**Records supplied**
BEGIN
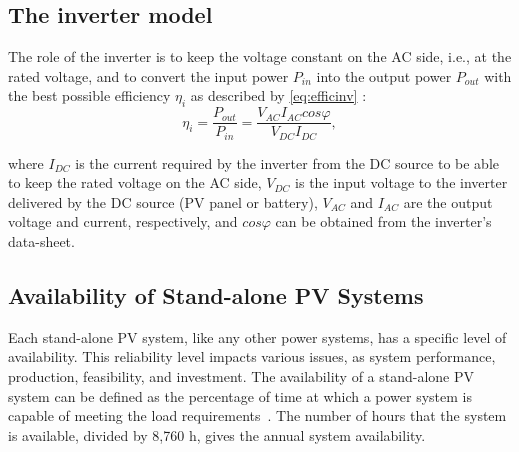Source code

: \documentclass[review]{elsarticle}
\begin{document}
\subsection{The inverter model}
The role of the inverter is to keep the voltage constant on the AC side, i.e., at the rated voltage, %
and to convert the input power $ P_{in} $ into the output power $ P_{out} $ with the best possible efficiency $ \eta_{i} $ as described by \eqref{eq:efficinv} \cite{Hansen}:
%
\begin{equation}
\label{eq:efficinv}
\eta_{i} = \dfrac{P_{out}}{P_{in}} = \dfrac{V_{AC} I_{AC} cos\varphi}{V_{DC}I_{DC}},
\end{equation}

\noindent where $ I_{DC} $ is the current required by the inverter from the DC source to be able to keep the rated voltage on the AC side, $ V_{DC} $ is the input voltage to the inverter delivered by the DC source (PV panel or battery),  $ V_{AC}  $ and $ I_{AC} $ are the output voltage and current, respectively, and $ cos \varphi $ can be obtained from the inverter's data-sheet.

%
%
\subsection{Availability of Stand-alone PV Systems}
\label{sec:availability}
Each stand-alone PV system, like any other power systems, has a specific level of availability. This reliability level impacts various issues, as system performance, production, feasibility, and investment. The availability of a stand-alone PV system can be defined as the percentage of time at which a power system is capable of meeting the load requirements~\cite{Khatib2014}. The number of hours that the system is available, divided by 8,760 h, gives the annual system availability.
\end{document}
END
**Task prompt**
Going through the data, count each line where the word "efficinv" appears, and state only the total.

**Your solution**
2